The severe acute respiratory syndrome coronavirus 2 (SARS-CoV-2), the virus that causes the coronavirus disease (COVID-19), primarily spreads through respiratory droplets expelled when an infected person sneezes coughs or speaks.
In some instances, the droplets turn to aerosols and travel long distances or land on surfaces, leading to contact transmission.
A team of researchers in the USA – at Kansas State University and Agricultural Research Service – found that house flies can acquire and harbor infectious SARS-CoV-2 for up to 24 hours after exposure.
Further, house flies can mechanically transmit SARS-CoV-2 genomic RNA to the surrounding environment up to 24 hours post-exposure.
The study, published in the journal Parasites & Vectors, aimed to determine if house fly transmission occurs naturally and the potential public health implications of such events.
First detected in Wuhan, China, in December 2019, SARS-CoV-2 is a novel coronavirus that has wreaked havoc across the globe. To date, over 143.87 million people have been infected, and about 3 million have died globally.
COVID-19 in humans is characterized by diverse disease outcomes, ranging from asymptomatic to mild or severe illness. The virus spreads primarily through respiratory droplets and aerosols. It can also spread through contact with contaminated fomites.
House flies transmit bacterial, viral, and parasitic diseases to both humans and animals as mechanical vectors. They can carry over 250 different pathogens.
The virus infects and replicates in the arthropod vector and is transmitted to hosts during feeding in biological transmission. During mechanical transmission, the virus is acquired internally or on external surfaces of the vector, like the wings, legs, and mouthparts.
Past evidence showed that they could mechanically transmit coronaviruses, like the turkey coronavirus. However, the role of house flies in SARS-CoV-2 transmission remains unknown.
The study aimed to investigate the potential of house flies as mechanical vectors for SARS-CoV-2 transmission.
To determine if house flies can carry SARS-CoV-2, the researchers conducted two independent studies. In the first study, house flies were tested for infectivity after exposure to SARS-CoV-2 spiked medium or milk.
The second study dealt with environmental samples that were tested for infectivity after contact with flies exposed to SARS-CoV-2. In both studies, the team collected samples at various points after exposure. They assessed these samples via real-time polymerase chain reaction (RT-PCR) and virus isolation.
To determine whether flies can transmit SARS-CoV-2, the team swabbed the inside surface of the containers holding flies fed with various substrates to be tested for the presence of viral RNA and infectious virus.

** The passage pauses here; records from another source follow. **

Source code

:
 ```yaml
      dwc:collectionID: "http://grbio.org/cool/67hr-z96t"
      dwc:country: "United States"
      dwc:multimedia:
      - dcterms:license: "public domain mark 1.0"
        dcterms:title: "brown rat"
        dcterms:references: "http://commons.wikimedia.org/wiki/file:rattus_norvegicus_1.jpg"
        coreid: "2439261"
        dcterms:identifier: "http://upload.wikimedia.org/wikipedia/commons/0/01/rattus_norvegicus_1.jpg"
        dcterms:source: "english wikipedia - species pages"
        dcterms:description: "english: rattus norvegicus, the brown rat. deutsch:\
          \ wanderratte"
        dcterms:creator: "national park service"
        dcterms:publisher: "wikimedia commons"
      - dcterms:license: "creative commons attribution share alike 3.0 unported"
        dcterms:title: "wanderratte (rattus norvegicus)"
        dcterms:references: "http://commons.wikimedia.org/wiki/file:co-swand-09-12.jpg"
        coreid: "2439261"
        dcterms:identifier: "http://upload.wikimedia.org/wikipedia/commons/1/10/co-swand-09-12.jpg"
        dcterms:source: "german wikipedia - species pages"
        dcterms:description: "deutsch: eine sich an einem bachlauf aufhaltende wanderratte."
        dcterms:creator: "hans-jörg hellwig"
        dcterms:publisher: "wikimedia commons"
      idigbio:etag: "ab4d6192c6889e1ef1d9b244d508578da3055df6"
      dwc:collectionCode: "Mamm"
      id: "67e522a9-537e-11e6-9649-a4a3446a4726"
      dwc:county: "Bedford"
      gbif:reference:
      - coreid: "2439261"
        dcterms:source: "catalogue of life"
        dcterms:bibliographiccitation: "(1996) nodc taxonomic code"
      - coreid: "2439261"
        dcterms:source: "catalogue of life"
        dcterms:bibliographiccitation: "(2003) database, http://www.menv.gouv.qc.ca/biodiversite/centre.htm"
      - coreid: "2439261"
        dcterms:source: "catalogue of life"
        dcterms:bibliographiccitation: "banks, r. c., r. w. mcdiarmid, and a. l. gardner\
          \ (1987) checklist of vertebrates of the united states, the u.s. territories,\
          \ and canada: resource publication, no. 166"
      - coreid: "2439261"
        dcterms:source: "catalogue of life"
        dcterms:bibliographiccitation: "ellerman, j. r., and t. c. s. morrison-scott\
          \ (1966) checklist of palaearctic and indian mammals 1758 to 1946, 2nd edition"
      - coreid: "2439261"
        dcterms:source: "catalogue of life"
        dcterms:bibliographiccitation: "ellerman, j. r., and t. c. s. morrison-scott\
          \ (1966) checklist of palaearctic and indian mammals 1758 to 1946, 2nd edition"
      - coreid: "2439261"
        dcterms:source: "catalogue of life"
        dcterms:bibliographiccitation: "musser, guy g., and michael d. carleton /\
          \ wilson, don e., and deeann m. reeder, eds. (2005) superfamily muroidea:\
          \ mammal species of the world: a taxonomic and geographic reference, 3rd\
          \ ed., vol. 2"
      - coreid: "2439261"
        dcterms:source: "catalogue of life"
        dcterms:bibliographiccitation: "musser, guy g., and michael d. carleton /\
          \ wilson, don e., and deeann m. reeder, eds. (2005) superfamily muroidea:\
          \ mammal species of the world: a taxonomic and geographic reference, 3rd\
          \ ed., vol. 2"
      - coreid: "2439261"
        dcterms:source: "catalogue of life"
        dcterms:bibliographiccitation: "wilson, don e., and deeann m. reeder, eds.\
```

The team found that the collected samples contained viral RNA. Infectious virus was also detected in one or two swabs collected from containers with flies fed with the SARS-CoV-2 infected medium after four hours and 24 hours after exposure. This means that house flies are capable of spreading infectious viruses within their immediate environment.
In a nutshell, the two studies illustrated that house flies are potential vectors of SARS-CoV-2. They can acquire, harbor, and transmit the infectious virus. However, the low level of contagious virus carried by flies may limit SARS-CoV-2 to be transmitted and cause illness.

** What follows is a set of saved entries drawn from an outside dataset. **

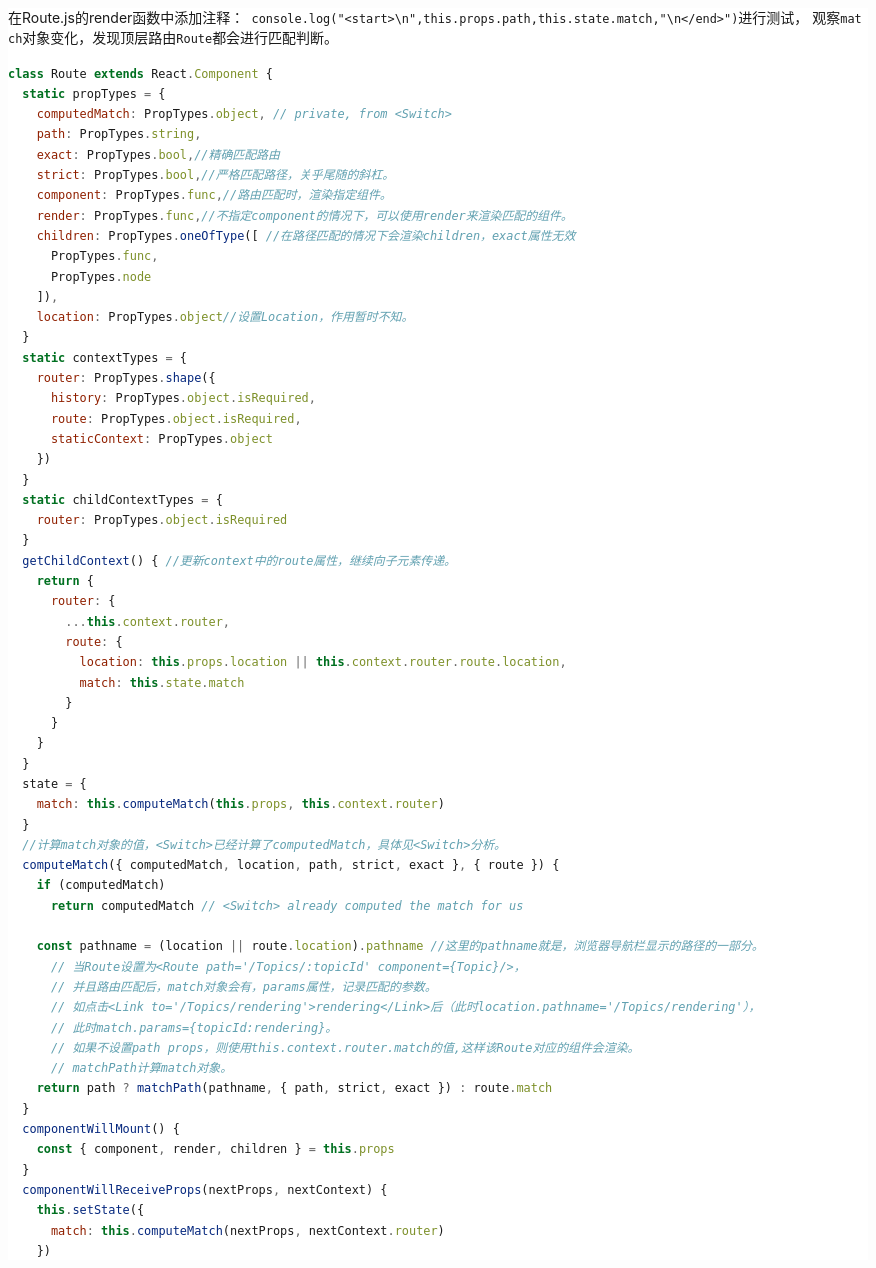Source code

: 在Route.js的render函数中添加注释：` console.log("<start>\n",this.props.path,this.state.match,"\n</end>")`进行测试，
观察`match`对象变化，发现顶层路由`Route`都会进行匹配判断。
```js
class Route extends React.Component {
  static propTypes = {
    computedMatch: PropTypes.object, // private, from <Switch>
    path: PropTypes.string,
    exact: PropTypes.bool,//精确匹配路由
    strict: PropTypes.bool,//严格匹配路径，关乎尾随的斜杠。
    component: PropTypes.func,//路由匹配时，渲染指定组件。
    render: PropTypes.func,//不指定component的情况下，可以使用render来渲染匹配的组件。
    children: PropTypes.oneOfType([ //在路径匹配的情况下会渲染children，exact属性无效
      PropTypes.func,
      PropTypes.node
    ]),
    location: PropTypes.object//设置Location，作用暂时不知。
  }
  static contextTypes = {
    router: PropTypes.shape({
      history: PropTypes.object.isRequired,
      route: PropTypes.object.isRequired,
      staticContext: PropTypes.object
    })
  }
  static childContextTypes = {
    router: PropTypes.object.isRequired
  }
  getChildContext() { //更新context中的route属性，继续向子元素传递。
    return {
      router: {
        ...this.context.router,
        route: {
          location: this.props.location || this.context.router.route.location,
          match: this.state.match
        }
      }
    }
  }
  state = {
    match: this.computeMatch(this.props, this.context.router)
  }
  //计算match对象的值，<Switch>已经计算了computedMatch，具体见<Switch>分析。
  computeMatch({ computedMatch, location, path, strict, exact }, { route }) {
    if (computedMatch)
      return computedMatch // <Switch> already computed the match for us

    const pathname = (location || route.location).pathname //这里的pathname就是，浏览器导航栏显示的路径的一部分。
      // 当Route设置为<Route path='/Topics/:topicId' component={Topic}/>，
      // 并且路由匹配后，match对象会有，params属性，记录匹配的参数。
      // 如点击<Link to='/Topics/rendering'>rendering</Link>后（此时location.pathname='/Topics/rendering'），
      // 此时match.params={topicId:rendering}。
      // 如果不设置path props，则使用this.context.router.match的值,这样该Route对应的组件会渲染。
      // matchPath计算match对象。
    return path ? matchPath(pathname, { path, strict, exact }) : route.match
  }
  componentWillMount() {
    const { component, render, children } = this.props
  }
  componentWillReceiveProps(nextProps, nextContext) {
    this.setState({
      match: this.computeMatch(nextProps, nextContext.router)
    })
```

Under laboratory conditions, house flies acquired and harbored infectious SARS-CoV-2 for up to 24 hours post-exposure. Besides, house flies were able to mechanically transmit SARS-CoV-2 genomic RNA to the surrounding environment up to 24 hours post-exposure,” the researchers concluded in the study.
Further studies are required to determine if house fly transmission happens naturally and poses a global health threat.